Bis zu 40.000 neue Jobs in der Region möglich

 

Nach Informationen des Bautzener Landratsamtes, soll der mehrjährige Aufbau des LAB im kommenden Jahr beginnen. Perspektivisch sollen insgesamt rund 1.250 Mitarbeitende aus Wissenschaft und Technik in weltweit einzigartigen Laboreinrichtungen forschen und entwickeln. Durch die enge Zusammenarbeit mit der Industrie werden langfristig bis zu 40.000 Arbeitsplätze in und um das Bauforschungszentrum herum entstehen. "Wir haben sehr für diese Idee gekämpft (…) Von Bautzen aus können wir Vorreiter sein und gleichzeitig zum Erfolg des Strukturwandels beitragen.

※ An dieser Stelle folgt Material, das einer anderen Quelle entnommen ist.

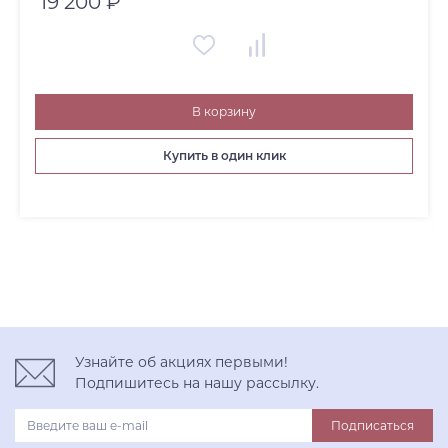
19 200 ₽
В корзину
Купить в один клик
Узнайте об акциях первыми!
Подпишитесь на нашу рассылку.
Подписаться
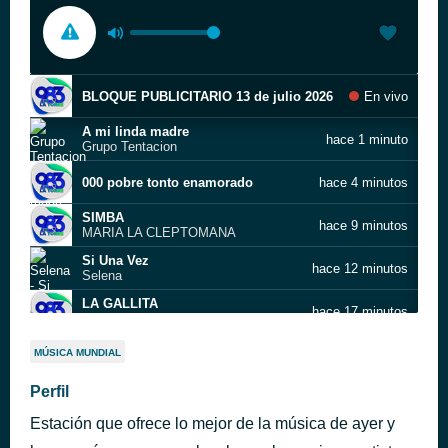
BLOQUE PUBLICITARIO 13 de julio 2026
En vivo
A mi linda madre
hace 1 minuto
Grupo Tentacion
000 pobre tonto enamorado
hace 4 minutos
SIMBA
hace 9 minutos
MARIA LA CLEPTOMANA
Si Una Vez
hace 12 minutos
Selena
LA GALLITA
hace 17 minutos
LOS FACHEROS
Clavelitos
hace 21 minutos
MÚSICA MUNDIAL
03
Perfil
Hay Alguien LOS GREYS
hace 24 minutos
Estación que ofrece lo mejor de la música de ayer y
Un títere
hace 28 minutos
Los Rehenes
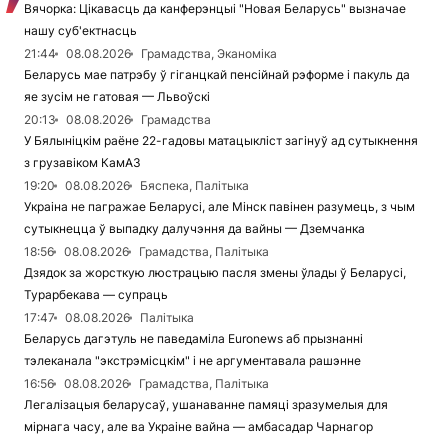
Вячорка: Цікавасць да канферэнцыі "Новая Беларусь" вызначае
нашу суб'ектнасць
21:44
08.08.2026
Грамадства, Эканоміка
Беларусь мае патрэбу ў гіганцкай пенсійнай рэформе і пакуль да
яе зусім не гатовая — Львоўскі
20:13
08.08.2026
Грамадства
У Бялыніцкім раёне 22-гадовы матацыкліст загінуў ад сутыкнення
з грузавіком КамАЗ
19:20
08.08.2026
Бяспека, Палітыка
Украіна не пагражае Беларусі, але Мінск павінен разумець, з чым
сутыкнецца ў выпадку далучэння да вайны — Дземчанка
18:56
08.08.2026
Грамадства, Палітыка
Дзядок за жорсткую люстрацыю пасля змены ўлады ў Беларусі,
Турарбекава — супраць
17:47
08.08.2026
Палітыка
Беларусь дагэтуль не паведаміла Euronews аб прызнанні
тэлеканала "экстрэмісцкім" і не аргументавала рашэнне
16:56
08.08.2026
Грамадства, Палітыка
Легалізацыя беларусаў, ушанаванне памяці зразумелыя для
мірнага часу, але ва Украіне вайна — амбасадар Чарнагор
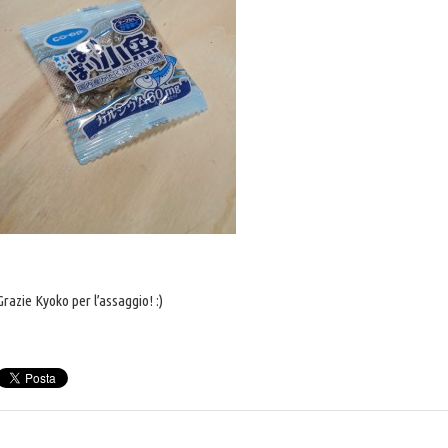
Grazie Kyoko per l’assaggio! :)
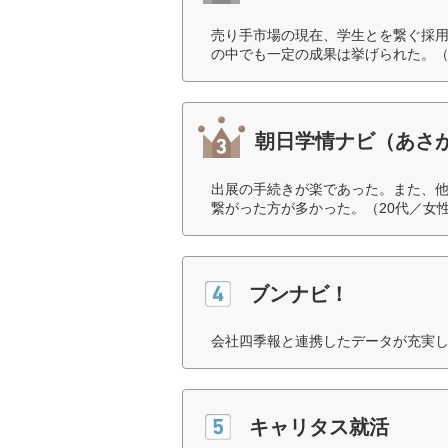
売り手市場の現在、学生とを繋ぐ採
の中でも一定の成果は挙げられた。（
朝日学情ナビ（あさ
出展の手続きが楽であった。また、
繋がった方が多かった。（20代／女
ブンナビ！
会社四季報と連携したデータが充実し
キャリタス就活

Ich danke allen, die uns unterstützt haben und mit uns gemeinsam das LAB deutschlandweit mit internationaler Strahlkraft aufbauen werden", freut sich Landrat Udo Witschas (CDU). Neben dem Landrat und dem Bautzener Oberbürgermeister Karsten Vogt haben sich die Bundestagsabgeordneten Torsten Herbst (FDP), Kathrin Michel (SPD) und Dr. Paula Piechotta (Grüne) für das Projekt stark gemacht.

 

Warum wird ein Forschungszentrum für die Baubranche benötigt?

 

Im Bauforschungszentrum sollen künftig Antworten auf die drängenden Fragen in der Bauwirtschaft gegeben werden. Derzeit entfallen über 25 Prozent des globalen CO2-Ausstoßes auf die Bauwirtschaft, ebenso wie 40 Prozent des weltweiten Energieverbrauchs. Bauabfälle machen fast 60 Prozent der jährlichen Abfallmenge in Deutschland aus. Durch intensive Grundlagenforschung sollen Lösungen und Ideen für die Entwicklung neuer Materialien, Technologien, Verfahren und die weitere Digitalisierung in großem Maßstab gefunden werden.